Leading rural insurer NFU Mutual is extending farming customers’ insurance cover without extra charge to help them stage events for the public to learn about faming on Open Farm Sunday.

Farmers hosting events on this year’s Open Farm Sunday, which takes place on June 11 – should let their local NFU Mutual office know that they are planning to hold an event.  NFU Mutual will extend its members’ farm public liability insurance without extra premiums – providing the event is free to the public.

“As an insurer with farming and the rural community at our heart, we’re delighted to provide this support to farmers who insure with “The Mutual” and are welcoming the public on to their farms on Open Farm Sunday,” said Tim Price, NFU Mutual Rural Affairs Specialist.

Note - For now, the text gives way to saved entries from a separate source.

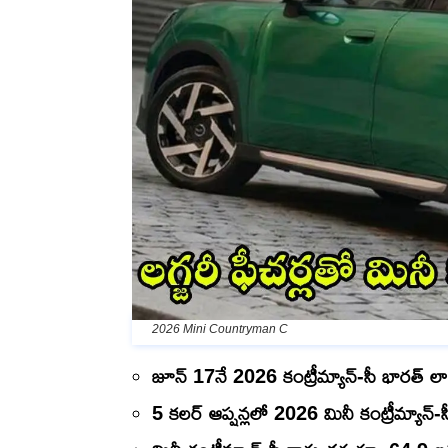
2026 Mini Countryman C
జూన్ 17నే 2026 కంట్రీమ్యాన్-సీ భారత్ ల
5 కలర్ ఆప్షన్లలో 2026 మినీ కంట్రీమ్యాన్-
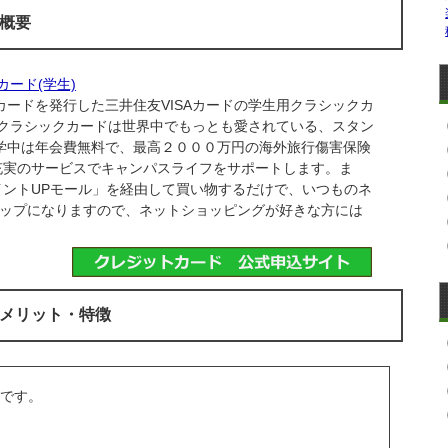
の概要
カード(学生)
ードを発行した三井住友VISAカードの学生用クラシックカ
Aクラシックカードは世界中でもっとも愛されている、スタン
学中は年会費無料で、最高２０００万円の海外旅行傷害保険
充実のサービスでキャンパスライフをサポートします。ま
ントUPモール」を経由して買い物するだけで、いつものネ
ョップになりますので、ネットショッピングが好きな方には
のメリット・特徴
です。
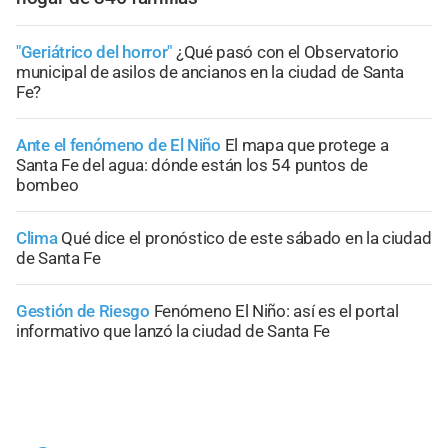
"Geriátrico del horror"
¿Qué pasó con el Observatorio
municipal de asilos de ancianos en la ciudad de Santa
Fe?
Ante el fenómeno de El Niño
El mapa que protege a
Santa Fe del agua: dónde están los 54 puntos de
bombeo
Clima
Qué dice el pronóstico de este sábado en la ciudad
de Santa Fe
Gestión de Riesgo
Fenómeno El Niño: así es el portal
informativo que lanzó la ciudad de Santa Fe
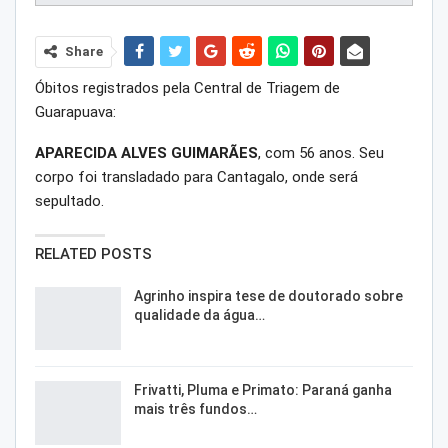
Share
Óbitos registrados pela Central de Triagem de
Guarapuava:
APARECIDA ALVES GUIMARÃES
, com 56 anos. Seu
corpo foi transladado para Cantagalo, onde será
sepultado.
RELATED POSTS
Agrinho inspira tese de doutorado sobre
qualidade da água…
Frivatti, Pluma e Primato: Paraná ganha
mais três fundos…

LEAF Open Farm Sunday, which takes place on June 11, gives visitors the opportunity to see first-hand all that farmers do and the impact their work has on our lives.

This year farms across the country, from Cornwall to Orkney, will provide young and old with an opportunity to see farming in action and learn more about the work farmers are so proud to do.

Since the first Open Farm Sunday, organised by LEAF (Linking Environment and Farming) in 2006 over 1.8m people have visited a farm. For details of farms holding Open Farm Sunday events log on to:

To help farmers make Open Farm Sunday events safe and fund, NFU Mutual has produced a farm visit checklist:

  • Decide which areas of the farm you want people to visit. Make sure that routes around the farm divert visitors from dangerous areas such as working machinery, chemical stores, slurry lagoons, grain stores, silage pits, etc.
  • Keep the farm as clean as possible and ensure areas and pathways to which visitors have access are kept free from any build-up of faeces.
  • If visitors are to be allowed to pet and feed animals, it is important that hand-washing facilities are available and that warm running water, liquid soaps and paper towels should be provided and that adequate supervision is provided in the contact areas.  If you do not wish visitors to have contact with any of the animals, then either arrange routes away from areas where animals are kept or install double fencing to prevent contact.
  • Erect signs to inform visitors of dangers. Remember that signs do not negate the need for adequate supervision.
  • Ensure everyone involved in hosting the visit is trained and instructed on what visitors should or should not do. If farming operations are taking place at the same time as the visit, it is important that the two are suitably segregated.
  • Remember that children are naturally curious and can often get into apparently inaccessible places. Whilst parents have a particular responsibility to prevent their children straying into areas where they may be at risk, you must take responsibility for the safety of visitors to your site.